We are seeking talented individuals with a robust background in DevOps, Infrastructure Engineering, or Site Reliability Engineering (SRE) who have experience managing critical production technology infrastructures at scale. If you are eager to collaborate with a team of skilled practitioners and industry leaders, we invite you to apply.
As a Platform Engineer, you will develop essential services for the observability and automation of infrastructure services. You will participate in an on-call rotation with fellow engineers, providing swift responses to significant incidents affecting critical Government services. Your role will involve offering technical leadership to the team while closely collaborating with technical leads to maintain highly available solutions. You will also mentor team members on managing the availability and performance of mission-critical services, developing automation, and establishing monitoring solutions to prevent reoccurring issues.
In this capacity, you will oversee the execution of project priorities, timelines, and deliverables. You will lead the design of key components, systems, and features aimed at enhancing the availability, scalability, latency, and efficiency of services designed and implemented by the Government.
Key Responsibilities:
- Establish Service Level Indicators (SLIs), Service Level Objectives (SLOs), Error Budgets, and post-mortem incident processes.
- Participate in an on-call roster to ensure the reliability and performance of critical Government services, providing operational support for large-scale distributed systems to effectively resolve incidents.

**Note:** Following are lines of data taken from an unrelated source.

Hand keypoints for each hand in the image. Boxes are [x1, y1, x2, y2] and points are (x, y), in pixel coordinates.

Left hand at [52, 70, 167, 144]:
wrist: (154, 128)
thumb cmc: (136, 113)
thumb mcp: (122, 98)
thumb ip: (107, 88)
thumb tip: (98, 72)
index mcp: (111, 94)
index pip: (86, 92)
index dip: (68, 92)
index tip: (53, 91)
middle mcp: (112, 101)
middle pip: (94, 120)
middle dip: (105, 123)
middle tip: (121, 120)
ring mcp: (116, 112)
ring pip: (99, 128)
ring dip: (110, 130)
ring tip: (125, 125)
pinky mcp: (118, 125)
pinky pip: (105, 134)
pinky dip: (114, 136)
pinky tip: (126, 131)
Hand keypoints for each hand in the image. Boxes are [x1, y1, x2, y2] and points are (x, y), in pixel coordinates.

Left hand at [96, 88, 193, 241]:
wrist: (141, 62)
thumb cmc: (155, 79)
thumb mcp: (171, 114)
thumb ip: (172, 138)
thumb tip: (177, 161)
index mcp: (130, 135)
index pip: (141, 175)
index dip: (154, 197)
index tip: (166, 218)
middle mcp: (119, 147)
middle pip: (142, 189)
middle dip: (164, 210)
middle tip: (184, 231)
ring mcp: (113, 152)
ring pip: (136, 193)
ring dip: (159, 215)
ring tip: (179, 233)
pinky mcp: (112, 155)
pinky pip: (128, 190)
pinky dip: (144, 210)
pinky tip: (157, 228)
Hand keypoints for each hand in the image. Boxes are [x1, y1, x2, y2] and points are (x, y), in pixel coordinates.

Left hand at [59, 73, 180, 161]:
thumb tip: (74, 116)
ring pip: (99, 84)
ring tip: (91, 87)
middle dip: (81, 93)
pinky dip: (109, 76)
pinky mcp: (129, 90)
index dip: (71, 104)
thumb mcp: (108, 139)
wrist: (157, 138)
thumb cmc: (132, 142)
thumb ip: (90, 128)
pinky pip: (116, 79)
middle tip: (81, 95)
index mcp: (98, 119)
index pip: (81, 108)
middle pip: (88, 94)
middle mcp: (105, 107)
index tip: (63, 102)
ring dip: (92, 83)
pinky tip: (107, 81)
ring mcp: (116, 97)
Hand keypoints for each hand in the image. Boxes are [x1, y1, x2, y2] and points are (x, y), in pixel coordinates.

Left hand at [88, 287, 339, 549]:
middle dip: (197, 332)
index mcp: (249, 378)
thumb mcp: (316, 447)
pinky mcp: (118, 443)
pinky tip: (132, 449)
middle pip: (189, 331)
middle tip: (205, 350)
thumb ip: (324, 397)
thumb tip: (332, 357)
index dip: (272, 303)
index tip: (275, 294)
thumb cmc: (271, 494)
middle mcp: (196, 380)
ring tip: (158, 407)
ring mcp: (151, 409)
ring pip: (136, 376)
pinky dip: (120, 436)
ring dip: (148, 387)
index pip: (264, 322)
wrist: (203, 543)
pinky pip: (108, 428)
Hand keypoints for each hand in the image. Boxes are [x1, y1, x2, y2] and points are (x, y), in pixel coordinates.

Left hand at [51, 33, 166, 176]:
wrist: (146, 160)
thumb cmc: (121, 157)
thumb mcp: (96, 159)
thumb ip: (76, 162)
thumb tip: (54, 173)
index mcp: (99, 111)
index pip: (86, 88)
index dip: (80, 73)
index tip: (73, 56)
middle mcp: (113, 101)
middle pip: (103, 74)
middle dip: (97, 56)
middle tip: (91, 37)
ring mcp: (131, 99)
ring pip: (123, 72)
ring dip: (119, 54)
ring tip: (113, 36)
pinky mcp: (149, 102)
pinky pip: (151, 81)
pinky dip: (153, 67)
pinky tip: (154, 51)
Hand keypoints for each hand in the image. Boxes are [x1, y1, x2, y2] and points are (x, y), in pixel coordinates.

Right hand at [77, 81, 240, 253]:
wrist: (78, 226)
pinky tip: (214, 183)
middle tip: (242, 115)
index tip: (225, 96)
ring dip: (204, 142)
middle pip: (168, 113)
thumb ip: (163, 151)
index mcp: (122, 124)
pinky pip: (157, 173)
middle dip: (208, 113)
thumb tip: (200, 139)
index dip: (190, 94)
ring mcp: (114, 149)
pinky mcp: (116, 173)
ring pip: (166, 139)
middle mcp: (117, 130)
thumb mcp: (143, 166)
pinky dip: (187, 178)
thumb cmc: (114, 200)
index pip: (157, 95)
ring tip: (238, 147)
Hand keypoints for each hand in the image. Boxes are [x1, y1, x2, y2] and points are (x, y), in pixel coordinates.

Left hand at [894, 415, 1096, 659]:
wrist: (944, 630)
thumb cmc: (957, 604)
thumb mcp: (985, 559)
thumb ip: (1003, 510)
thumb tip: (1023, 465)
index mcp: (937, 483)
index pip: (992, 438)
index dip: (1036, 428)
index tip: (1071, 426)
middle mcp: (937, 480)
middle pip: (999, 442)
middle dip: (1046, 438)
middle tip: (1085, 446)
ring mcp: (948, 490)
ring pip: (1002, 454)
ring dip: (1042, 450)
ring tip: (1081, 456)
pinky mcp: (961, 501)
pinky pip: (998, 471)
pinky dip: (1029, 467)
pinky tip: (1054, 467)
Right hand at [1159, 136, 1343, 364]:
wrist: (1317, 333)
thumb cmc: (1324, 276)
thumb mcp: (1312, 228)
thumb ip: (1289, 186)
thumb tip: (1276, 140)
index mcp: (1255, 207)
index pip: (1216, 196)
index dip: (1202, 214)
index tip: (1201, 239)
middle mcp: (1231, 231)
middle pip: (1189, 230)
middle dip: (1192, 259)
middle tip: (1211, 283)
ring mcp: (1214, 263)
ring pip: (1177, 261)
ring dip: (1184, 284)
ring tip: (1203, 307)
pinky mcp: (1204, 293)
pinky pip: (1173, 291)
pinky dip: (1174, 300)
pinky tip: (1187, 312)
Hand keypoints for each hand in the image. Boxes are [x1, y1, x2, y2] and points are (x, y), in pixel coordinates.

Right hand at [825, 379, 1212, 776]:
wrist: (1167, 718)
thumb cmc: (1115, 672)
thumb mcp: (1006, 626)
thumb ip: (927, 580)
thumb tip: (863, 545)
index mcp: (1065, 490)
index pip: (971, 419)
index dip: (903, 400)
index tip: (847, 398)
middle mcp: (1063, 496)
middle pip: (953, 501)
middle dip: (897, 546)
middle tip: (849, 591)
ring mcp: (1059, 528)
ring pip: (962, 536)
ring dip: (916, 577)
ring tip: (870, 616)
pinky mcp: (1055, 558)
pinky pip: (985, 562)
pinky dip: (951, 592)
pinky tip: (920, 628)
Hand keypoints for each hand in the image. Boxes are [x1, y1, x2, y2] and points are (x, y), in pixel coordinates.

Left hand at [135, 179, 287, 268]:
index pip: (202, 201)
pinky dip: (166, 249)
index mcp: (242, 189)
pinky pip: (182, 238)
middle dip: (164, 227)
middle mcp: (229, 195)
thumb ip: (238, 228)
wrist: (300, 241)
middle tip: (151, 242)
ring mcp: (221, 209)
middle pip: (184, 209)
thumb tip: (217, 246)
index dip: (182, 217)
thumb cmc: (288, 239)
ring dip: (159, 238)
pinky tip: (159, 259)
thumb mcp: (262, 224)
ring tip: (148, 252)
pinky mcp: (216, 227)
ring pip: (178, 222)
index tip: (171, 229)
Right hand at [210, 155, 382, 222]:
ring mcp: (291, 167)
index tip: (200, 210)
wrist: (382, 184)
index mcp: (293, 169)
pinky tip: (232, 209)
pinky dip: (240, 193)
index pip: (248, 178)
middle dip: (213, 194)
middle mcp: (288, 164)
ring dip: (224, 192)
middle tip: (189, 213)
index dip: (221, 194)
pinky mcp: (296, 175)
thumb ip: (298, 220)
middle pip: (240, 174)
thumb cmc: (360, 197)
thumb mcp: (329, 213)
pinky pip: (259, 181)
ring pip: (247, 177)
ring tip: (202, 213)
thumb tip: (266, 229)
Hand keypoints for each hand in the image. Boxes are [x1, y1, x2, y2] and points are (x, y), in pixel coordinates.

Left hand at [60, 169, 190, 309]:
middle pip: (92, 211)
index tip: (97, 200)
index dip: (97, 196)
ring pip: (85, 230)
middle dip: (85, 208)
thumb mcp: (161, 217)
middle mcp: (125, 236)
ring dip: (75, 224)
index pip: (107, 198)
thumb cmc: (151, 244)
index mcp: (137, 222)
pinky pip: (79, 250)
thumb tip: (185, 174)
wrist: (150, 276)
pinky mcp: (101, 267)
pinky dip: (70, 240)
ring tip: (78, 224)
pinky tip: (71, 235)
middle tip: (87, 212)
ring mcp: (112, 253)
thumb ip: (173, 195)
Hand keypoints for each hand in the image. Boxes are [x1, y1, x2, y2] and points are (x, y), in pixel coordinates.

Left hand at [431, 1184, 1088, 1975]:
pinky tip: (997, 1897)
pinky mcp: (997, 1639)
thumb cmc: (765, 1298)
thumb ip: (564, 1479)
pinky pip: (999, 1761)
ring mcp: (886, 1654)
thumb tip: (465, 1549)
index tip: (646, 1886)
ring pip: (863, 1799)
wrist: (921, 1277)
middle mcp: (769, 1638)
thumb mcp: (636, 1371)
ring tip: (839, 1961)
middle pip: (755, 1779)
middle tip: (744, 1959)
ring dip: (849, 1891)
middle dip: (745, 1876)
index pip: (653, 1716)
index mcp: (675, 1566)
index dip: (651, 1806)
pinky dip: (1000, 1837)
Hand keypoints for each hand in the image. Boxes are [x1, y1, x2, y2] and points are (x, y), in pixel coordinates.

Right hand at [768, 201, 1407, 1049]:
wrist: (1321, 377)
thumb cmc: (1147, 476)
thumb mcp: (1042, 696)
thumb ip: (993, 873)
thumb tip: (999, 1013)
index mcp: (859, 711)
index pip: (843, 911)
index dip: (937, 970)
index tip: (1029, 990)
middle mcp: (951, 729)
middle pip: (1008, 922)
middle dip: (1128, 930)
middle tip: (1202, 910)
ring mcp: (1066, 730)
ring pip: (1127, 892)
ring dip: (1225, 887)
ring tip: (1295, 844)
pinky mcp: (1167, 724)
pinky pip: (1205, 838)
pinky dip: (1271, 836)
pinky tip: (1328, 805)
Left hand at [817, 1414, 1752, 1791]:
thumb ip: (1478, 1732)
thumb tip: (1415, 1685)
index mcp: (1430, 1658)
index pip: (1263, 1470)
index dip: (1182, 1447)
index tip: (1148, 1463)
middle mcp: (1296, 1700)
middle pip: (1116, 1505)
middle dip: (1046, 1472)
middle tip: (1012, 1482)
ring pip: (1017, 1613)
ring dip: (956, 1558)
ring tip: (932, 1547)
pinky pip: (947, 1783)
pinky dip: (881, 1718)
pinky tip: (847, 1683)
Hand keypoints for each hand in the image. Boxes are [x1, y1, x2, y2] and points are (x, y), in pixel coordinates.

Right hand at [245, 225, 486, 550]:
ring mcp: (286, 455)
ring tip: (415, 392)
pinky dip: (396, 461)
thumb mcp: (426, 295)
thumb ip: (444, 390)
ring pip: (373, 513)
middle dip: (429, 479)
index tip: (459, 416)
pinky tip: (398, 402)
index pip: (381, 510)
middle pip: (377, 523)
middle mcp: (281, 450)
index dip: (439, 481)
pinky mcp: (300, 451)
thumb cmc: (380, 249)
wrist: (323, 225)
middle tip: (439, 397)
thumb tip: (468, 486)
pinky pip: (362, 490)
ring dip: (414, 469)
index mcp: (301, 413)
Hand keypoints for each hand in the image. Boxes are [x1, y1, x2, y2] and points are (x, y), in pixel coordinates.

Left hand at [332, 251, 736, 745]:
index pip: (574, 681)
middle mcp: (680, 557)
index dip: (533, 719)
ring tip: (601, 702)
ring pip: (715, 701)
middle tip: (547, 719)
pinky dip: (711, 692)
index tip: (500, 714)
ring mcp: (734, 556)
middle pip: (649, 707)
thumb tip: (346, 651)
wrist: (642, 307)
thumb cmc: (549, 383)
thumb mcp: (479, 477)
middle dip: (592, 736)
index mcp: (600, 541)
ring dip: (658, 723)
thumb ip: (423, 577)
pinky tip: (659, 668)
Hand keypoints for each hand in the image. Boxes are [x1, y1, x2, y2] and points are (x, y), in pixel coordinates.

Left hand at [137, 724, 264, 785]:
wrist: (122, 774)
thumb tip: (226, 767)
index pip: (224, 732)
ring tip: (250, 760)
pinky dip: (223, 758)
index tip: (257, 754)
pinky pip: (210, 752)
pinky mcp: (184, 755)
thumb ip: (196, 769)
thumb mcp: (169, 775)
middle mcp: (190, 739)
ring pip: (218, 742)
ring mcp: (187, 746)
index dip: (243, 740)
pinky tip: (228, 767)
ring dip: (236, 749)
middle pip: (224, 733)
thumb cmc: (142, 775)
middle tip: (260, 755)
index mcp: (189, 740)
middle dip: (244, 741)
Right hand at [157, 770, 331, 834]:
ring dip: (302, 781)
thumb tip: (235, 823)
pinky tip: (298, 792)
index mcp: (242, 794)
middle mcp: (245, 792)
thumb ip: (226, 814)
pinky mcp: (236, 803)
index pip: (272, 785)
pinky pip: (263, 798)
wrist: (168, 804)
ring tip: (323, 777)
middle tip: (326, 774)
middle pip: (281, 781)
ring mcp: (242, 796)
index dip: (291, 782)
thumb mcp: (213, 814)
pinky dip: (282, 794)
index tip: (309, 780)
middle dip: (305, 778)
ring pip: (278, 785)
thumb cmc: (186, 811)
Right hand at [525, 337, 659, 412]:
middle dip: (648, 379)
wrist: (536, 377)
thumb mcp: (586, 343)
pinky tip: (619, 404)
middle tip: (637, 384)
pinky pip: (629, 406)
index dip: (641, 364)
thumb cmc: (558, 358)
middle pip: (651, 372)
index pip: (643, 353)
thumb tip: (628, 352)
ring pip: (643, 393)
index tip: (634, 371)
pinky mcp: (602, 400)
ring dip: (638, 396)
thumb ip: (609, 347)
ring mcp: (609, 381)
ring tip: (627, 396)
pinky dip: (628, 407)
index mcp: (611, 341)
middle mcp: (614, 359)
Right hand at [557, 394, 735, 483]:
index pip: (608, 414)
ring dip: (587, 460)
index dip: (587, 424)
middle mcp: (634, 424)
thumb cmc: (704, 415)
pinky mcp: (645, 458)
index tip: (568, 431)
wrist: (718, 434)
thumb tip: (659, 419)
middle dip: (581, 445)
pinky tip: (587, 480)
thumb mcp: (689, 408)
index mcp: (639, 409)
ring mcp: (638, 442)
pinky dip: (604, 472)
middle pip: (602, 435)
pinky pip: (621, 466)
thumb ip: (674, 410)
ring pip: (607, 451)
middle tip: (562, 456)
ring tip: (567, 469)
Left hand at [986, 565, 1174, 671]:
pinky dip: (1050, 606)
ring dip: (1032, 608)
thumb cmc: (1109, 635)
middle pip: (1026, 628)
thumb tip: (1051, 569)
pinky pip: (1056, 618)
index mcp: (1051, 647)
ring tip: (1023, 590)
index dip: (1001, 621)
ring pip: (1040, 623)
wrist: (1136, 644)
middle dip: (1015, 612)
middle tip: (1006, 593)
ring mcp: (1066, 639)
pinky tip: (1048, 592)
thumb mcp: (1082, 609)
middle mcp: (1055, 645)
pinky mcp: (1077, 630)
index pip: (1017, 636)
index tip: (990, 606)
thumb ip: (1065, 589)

- Analyze metrics and logs from operating systems and applications for capacity planning, performance tuning, and fault isolation.
- Develop automation to manage services, infrastructure, and applications.
- Enhance the reliability and quality of services through proactive monitoring.
- Continuously measure and optimize system performance, advancing SRE practices.
- Create an SRE playbook for government-wide reference.
- Identify and evaluate emerging technologies that can foster innovation for the Government.
- Collaborate within a cross-functional service team comprising software engineers, infrastructure engineers, DevOps, and other specialists.